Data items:
========

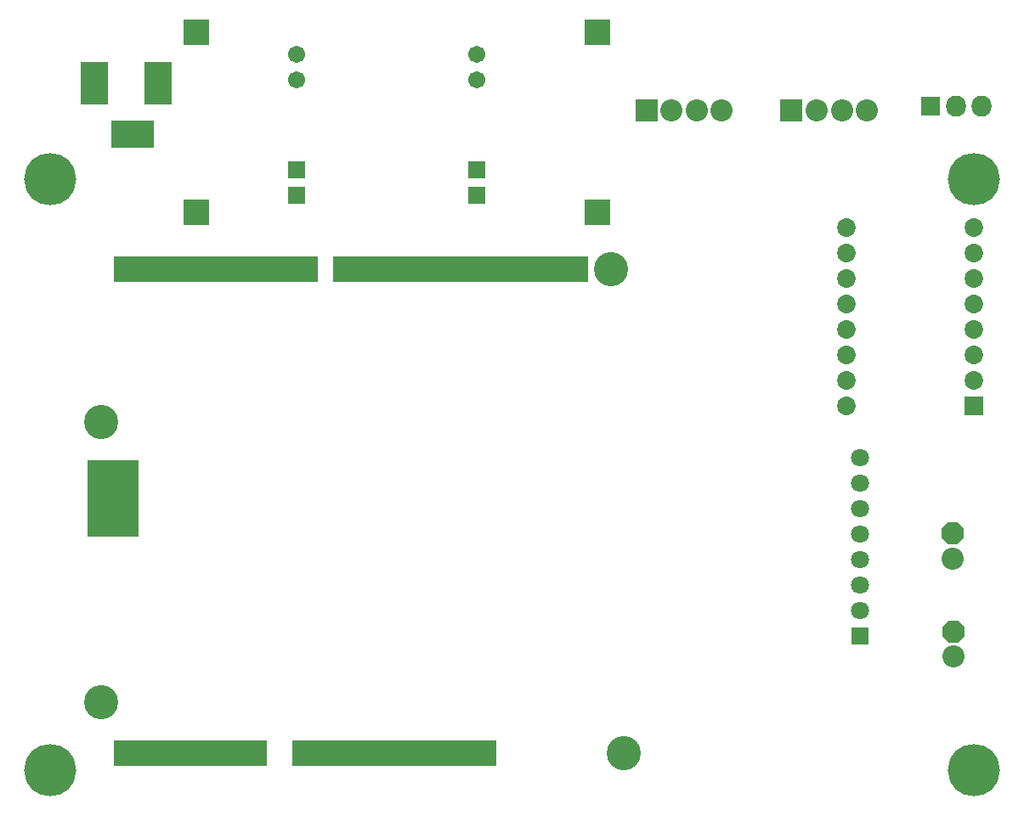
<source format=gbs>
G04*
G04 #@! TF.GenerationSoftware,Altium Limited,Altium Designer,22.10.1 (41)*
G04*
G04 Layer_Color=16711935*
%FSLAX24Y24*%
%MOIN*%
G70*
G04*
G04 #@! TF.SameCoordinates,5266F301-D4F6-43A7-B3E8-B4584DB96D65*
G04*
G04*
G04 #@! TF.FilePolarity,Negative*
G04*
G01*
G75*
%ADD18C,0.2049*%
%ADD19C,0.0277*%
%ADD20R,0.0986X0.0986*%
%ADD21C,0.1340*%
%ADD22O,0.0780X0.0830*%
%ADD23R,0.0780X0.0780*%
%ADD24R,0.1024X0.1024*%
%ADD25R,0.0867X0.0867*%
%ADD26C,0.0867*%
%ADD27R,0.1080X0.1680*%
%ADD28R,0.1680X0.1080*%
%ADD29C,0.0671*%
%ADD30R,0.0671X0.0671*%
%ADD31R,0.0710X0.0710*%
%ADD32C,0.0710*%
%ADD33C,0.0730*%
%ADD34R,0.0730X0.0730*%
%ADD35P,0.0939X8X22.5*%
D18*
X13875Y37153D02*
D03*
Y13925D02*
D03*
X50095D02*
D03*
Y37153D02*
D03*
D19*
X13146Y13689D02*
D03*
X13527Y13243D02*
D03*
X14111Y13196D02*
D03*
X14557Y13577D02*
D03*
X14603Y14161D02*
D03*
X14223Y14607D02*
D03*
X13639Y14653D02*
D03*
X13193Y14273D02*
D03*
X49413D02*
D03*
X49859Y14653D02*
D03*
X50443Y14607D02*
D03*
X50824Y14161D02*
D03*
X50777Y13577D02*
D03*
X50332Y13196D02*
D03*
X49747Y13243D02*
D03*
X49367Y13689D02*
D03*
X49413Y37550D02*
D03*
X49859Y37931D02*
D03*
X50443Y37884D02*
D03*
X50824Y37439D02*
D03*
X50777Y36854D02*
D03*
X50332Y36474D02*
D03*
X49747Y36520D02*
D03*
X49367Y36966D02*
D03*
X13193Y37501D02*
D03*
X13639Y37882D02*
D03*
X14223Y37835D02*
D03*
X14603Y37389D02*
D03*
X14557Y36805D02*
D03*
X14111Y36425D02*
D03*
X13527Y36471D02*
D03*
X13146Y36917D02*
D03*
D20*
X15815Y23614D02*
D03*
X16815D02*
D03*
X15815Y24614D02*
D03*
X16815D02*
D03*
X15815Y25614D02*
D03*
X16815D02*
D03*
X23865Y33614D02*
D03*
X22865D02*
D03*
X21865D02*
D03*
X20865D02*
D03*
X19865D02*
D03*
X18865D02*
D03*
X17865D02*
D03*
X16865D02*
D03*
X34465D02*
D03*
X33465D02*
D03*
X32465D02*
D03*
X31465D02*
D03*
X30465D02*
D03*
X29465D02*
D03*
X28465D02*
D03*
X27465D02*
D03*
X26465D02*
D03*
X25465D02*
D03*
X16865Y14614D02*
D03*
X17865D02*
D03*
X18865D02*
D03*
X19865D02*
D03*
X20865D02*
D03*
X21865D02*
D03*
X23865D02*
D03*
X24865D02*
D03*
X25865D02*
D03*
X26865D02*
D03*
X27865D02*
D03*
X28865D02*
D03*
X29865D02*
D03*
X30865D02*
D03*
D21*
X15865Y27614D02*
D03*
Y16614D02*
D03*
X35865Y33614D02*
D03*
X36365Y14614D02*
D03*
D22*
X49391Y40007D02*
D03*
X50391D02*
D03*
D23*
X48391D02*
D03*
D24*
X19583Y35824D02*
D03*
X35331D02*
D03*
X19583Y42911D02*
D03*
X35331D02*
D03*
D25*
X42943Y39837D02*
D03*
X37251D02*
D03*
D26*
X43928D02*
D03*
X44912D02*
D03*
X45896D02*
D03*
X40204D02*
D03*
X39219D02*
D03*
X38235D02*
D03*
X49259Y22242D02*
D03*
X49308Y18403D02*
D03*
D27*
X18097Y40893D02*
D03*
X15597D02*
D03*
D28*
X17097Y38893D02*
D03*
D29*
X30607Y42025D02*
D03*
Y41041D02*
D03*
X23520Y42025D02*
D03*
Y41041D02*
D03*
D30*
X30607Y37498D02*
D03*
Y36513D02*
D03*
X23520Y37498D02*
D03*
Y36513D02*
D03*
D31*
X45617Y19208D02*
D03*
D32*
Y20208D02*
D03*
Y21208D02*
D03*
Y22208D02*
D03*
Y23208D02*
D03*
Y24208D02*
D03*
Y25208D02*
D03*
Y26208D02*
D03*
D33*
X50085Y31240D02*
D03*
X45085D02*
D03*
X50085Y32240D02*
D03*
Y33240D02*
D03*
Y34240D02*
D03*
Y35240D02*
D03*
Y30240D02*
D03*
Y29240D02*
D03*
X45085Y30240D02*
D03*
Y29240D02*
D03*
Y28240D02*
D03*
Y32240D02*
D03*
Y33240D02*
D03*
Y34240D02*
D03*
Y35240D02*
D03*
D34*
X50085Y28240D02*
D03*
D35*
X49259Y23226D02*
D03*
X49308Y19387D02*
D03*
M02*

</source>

========

#### Your assignment:
Leaving the pictures out, give back each line above exactly.

#### Written answer:
<source format=gbs>
G04*
G04 #@! TF.GenerationSoftware,Altium Limited,Altium Designer,22.10.1 (41)*
G04*
G04 Layer_Color=16711935*
%FSLAX24Y24*%
%MOIN*%
G70*
G04*
G04 #@! TF.SameCoordinates,5266F301-D4F6-43A7-B3E8-B4584DB96D65*
G04*
G04*
G04 #@! TF.FilePolarity,Negative*
G04*
G01*
G75*
%ADD18C,0.2049*%
%ADD19C,0.0277*%
%ADD20R,0.0986X0.0986*%
%ADD21C,0.1340*%
%ADD22O,0.0780X0.0830*%
%ADD23R,0.0780X0.0780*%
%ADD24R,0.1024X0.1024*%
%ADD25R,0.0867X0.0867*%
%ADD26C,0.0867*%
%ADD27R,0.1080X0.1680*%
%ADD28R,0.1680X0.1080*%
%ADD29C,0.0671*%
%ADD30R,0.0671X0.0671*%
%ADD31R,0.0710X0.0710*%
%ADD32C,0.0710*%
%ADD33C,0.0730*%
%ADD34R,0.0730X0.0730*%
%ADD35P,0.0939X8X22.5*%
D18*
X13875Y37153D02*
D03*
Y13925D02*
D03*
X50095D02*
D03*
Y37153D02*
D03*
D19*
X13146Y13689D02*
D03*
X13527Y13243D02*
D03*
X14111Y13196D02*
D03*
X14557Y13577D02*
D03*
X14603Y14161D02*
D03*
X14223Y14607D02*
D03*
X13639Y14653D02*
D03*
X13193Y14273D02*
D03*
X49413D02*
D03*
X49859Y14653D02*
D03*
X50443Y14607D02*
D03*
X50824Y14161D02*
D03*
X50777Y13577D02*
D03*
X50332Y13196D02*
D03*
X49747Y13243D02*
D03*
X49367Y13689D02*
D03*
X49413Y37550D02*
D03*
X49859Y37931D02*
D03*
X50443Y37884D02*
D03*
X50824Y37439D02*
D03*
X50777Y36854D02*
D03*
X50332Y36474D02*
D03*
X49747Y36520D02*
D03*
X49367Y36966D02*
D03*
X13193Y37501D02*
D03*
X13639Y37882D02*
D03*
X14223Y37835D02*
D03*
X14603Y37389D02*
D03*
X14557Y36805D02*
D03*
X14111Y36425D02*
D03*
X13527Y36471D02*
D03*
X13146Y36917D02*
D03*
D20*
X15815Y23614D02*
D03*
X16815D02*
D03*
X15815Y24614D02*
D03*
X16815D02*
D03*
X15815Y25614D02*
D03*
X16815D02*
D03*
X23865Y33614D02*
D03*
X22865D02*
D03*
X21865D02*
D03*
X20865D02*
D03*
X19865D02*
D03*
X18865D02*
D03*
X17865D02*
D03*
X16865D02*
D03*
X34465D02*
D03*
X33465D02*
D03*
X32465D02*
D03*
X31465D02*
D03*
X30465D02*
D03*
X29465D02*
D03*
X28465D02*
D03*
X27465D02*
D03*
X26465D02*
D03*
X25465D02*
D03*
X16865Y14614D02*
D03*
X17865D02*
D03*
X18865D02*
D03*
X19865D02*
D03*
X20865D02*
D03*
X21865D02*
D03*
X23865D02*
D03*
X24865D02*
D03*
X25865D02*
D03*
X26865D02*
D03*
X27865D02*
D03*
X28865D02*
D03*
X29865D02*
D03*
X30865D02*
D03*
D21*
X15865Y27614D02*
D03*
Y16614D02*
D03*
X35865Y33614D02*
D03*
X36365Y14614D02*
D03*
D22*
X49391Y40007D02*
D03*
X50391D02*
D03*
D23*
X48391D02*
D03*
D24*
X19583Y35824D02*
D03*
X35331D02*
D03*
X19583Y42911D02*
D03*
X35331D02*
D03*
D25*
X42943Y39837D02*
D03*
X37251D02*
D03*
D26*
X43928D02*
D03*
X44912D02*
D03*
X45896D02*
D03*
X40204D02*
D03*
X39219D02*
D03*
X38235D02*
D03*
X49259Y22242D02*
D03*
X49308Y18403D02*
D03*
D27*
X18097Y40893D02*
D03*
X15597D02*
D03*
D28*
X17097Y38893D02*
D03*
D29*
X30607Y42025D02*
D03*
Y41041D02*
D03*
X23520Y42025D02*
D03*
Y41041D02*
D03*
D30*
X30607Y37498D02*
D03*
Y36513D02*
D03*
X23520Y37498D02*
D03*
Y36513D02*
D03*
D31*
X45617Y19208D02*
D03*
D32*
Y20208D02*
D03*
Y21208D02*
D03*
Y22208D02*
D03*
Y23208D02*
D03*
Y24208D02*
D03*
Y25208D02*
D03*
Y26208D02*
D03*
D33*
X50085Y31240D02*
D03*
X45085D02*
D03*
X50085Y32240D02*
D03*
Y33240D02*
D03*
Y34240D02*
D03*
Y35240D02*
D03*
Y30240D02*
D03*
Y29240D02*
D03*
X45085Y30240D02*
D03*
Y29240D02*
D03*
Y28240D02*
D03*
Y32240D02*
D03*
Y33240D02*
D03*
Y34240D02*
D03*
Y35240D02*
D03*
D34*
X50085Y28240D02*
D03*
D35*
X49259Y23226D02*
D03*
X49308Y19387D02*
D03*
M02*

</source>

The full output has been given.